2. Transcendent functions
Transcendental functions are those mathematical representations of relationships between magnitudes that can not be obtained through algebraic operations, and for which it is necessary to perform a complex calculation process in order to obtain their relationship . It mainly includes those functions that require the use of derivatives, integrals, logarithms or that have a type of growth that is growing or decreasing continuously.
2.1. Exponential functions
As indicated by its name, exponential functions are the set of functions that establish a relationship between domain and codomain in which a growth relationship is established at the exponential level, that is, there is an increasingly accelerated growth. the value of x is the exponent, that is, the way in which the value of the function varies and grows over time . The simplest example: y = ax
2.2. Log functions
The logarithm of any number is that exponent which will be necessary to raise the base used in order to obtain the specific number. Thus the logarithmic functions are those in which we are using as domain the number to be obtained with a specific basis. This is the opposite and inverse case of the exponential function .

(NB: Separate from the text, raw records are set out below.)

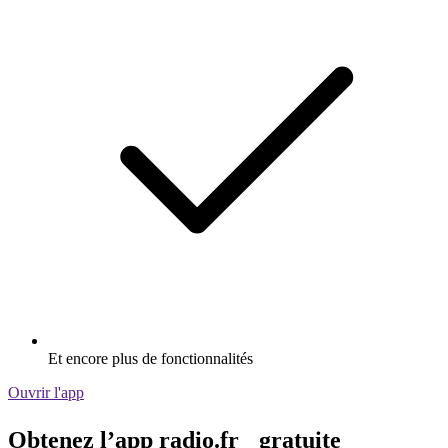
Et encore plus de fonctionnalités
Ouvrir l'app
Obtenez l’app radio.fr gratuite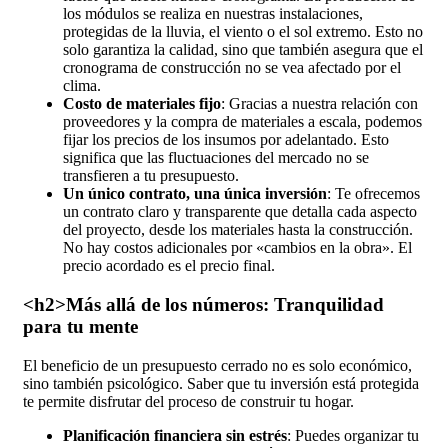
los módulos se realiza en nuestras instalaciones,
protegidas de la lluvia, el viento o el sol extremo. Esto no
solo garantiza la calidad, sino que también asegura que el
cronograma de construcción no se vea afectado por el
clima.
Costo de materiales fijo
: Gracias a nuestra relación con
proveedores y la compra de materiales a escala, podemos
fijar los precios de los insumos por adelantado. Esto
significa que las fluctuaciones del mercado no se
transfieren a tu presupuesto.
Un único contrato, una única inversión
: Te ofrecemos
un contrato claro y transparente que detalla cada aspecto
del proyecto, desde los materiales hasta la construcción.
No hay costos adicionales por «cambios en la obra». El
precio acordado es el precio final.
<h2>Más allá de los números: Tranquilidad
para tu mente
El beneficio de un presupuesto cerrado no es solo económico,
sino también psicológico. Saber que tu inversión está protegida
te permite disfrutar del proceso de construir tu hogar.
Planificación financiera sin estrés
: Puedes organizar tu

The value of x must always be greater than zero and different from 1 (since any logarithm with base 1 is equal to zero). The growth of the function is decreasing as the value of x increases. In this case y = loga x
2.3. Trigonometric functions
A type of function that establishes the numerical relationship between the different elements that make up a triangle or a geometric figure, and specifically the relationships that exist between the angles of a figure. Within these functions we find the calculation of the sine, cosine, tangent, secant, cotangent and cosecant before a determined value x.
Another classification
The set of mathematical function types explained above take into account that for each value of the domain corresponds a single value of the codomain (ie each value of x will cause a specific value of y). However, although this fact is usually considered basic and fundamental, it is certain that it is possible to find some types of mathematical functions in which there may be some divergence as far as correspondences between x and y are concerned . Specifically we can find the following types of functions.
1. Injective functions
The name of injective functions is that type of mathematical relationship between domain and codomain in which each of the values of the codomain is linked only to a value of the domain. That is, x will only be able to have a single value for a certain value, or it may have no value (that is, a specific value of x may not be related to y).
2. Surjective functions
The surjective functions are all those in which each and every one of the elements or values of the codomain (y) are related to at least one of the domain (x) , although they can be more. It does not have to be necessarily injective (to be able to associate several values of x to the same y).
3. Bijective functions
The type of function in which both injective and surjective properties are given is named as such. That is to say, there is a single value of x for each and , and all domain values correspond to one of the codomain.
4. Non-injective and non-surjective functions
These types of functions indicate that there are multiple values of the domain for a specific codomain (that is, different values of x are going to give us the same y) at the same time other values of y are not linked to any value of x.
Bibliographic references:
- Eves, H. (1990). Foundations and Fundamental Concepts of Mathematics (3 edition). Dover
- Hazewinkel, M. ed. (2000). Encyclopaedia of Mathematics. Kluwer Academic Publishers.